• _TO DO_
Would you please output the lines from the one holding "pink geranium flower (0,512,20,546) | 5406" to the end of the entries, exactly and with no others?

-- MATERIAL TO PROCESS follows --

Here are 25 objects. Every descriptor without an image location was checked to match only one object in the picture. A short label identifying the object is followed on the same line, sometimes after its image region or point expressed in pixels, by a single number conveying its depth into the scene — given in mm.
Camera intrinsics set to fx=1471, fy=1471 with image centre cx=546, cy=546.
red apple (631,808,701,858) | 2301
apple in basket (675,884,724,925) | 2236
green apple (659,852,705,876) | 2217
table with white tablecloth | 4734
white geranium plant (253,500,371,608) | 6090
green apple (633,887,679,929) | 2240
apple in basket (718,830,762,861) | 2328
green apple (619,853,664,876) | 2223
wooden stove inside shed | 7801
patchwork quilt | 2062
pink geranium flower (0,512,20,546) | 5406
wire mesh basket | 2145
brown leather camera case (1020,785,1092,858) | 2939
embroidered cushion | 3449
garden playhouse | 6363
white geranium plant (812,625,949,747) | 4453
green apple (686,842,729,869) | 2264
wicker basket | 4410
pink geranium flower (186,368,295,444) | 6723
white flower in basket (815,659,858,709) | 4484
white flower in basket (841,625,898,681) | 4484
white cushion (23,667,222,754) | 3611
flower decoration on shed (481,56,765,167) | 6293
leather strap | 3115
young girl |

-- MATERIAL TO PROCESS concluded --

• _ANSWER TO THIS PROBLEM_
pink geranium flower (0,512,20,546) | 5406
wire mesh basket | 2145
brown leather camera case (1020,785,1092,858) | 2939
embroidered cushion | 3449
garden playhouse | 6363
white geranium plant (812,625,949,747) | 4453
green apple (686,842,729,869) | 2264
wicker basket | 4410
pink geranium flower (186,368,295,444) | 6723
white flower in basket (815,659,858,709) | 4484
white flower in basket (841,625,898,681) | 4484
white cushion (23,667,222,754) | 3611
flower decoration on shed (481,56,765,167) | 6293
leather strap | 3115
young girl |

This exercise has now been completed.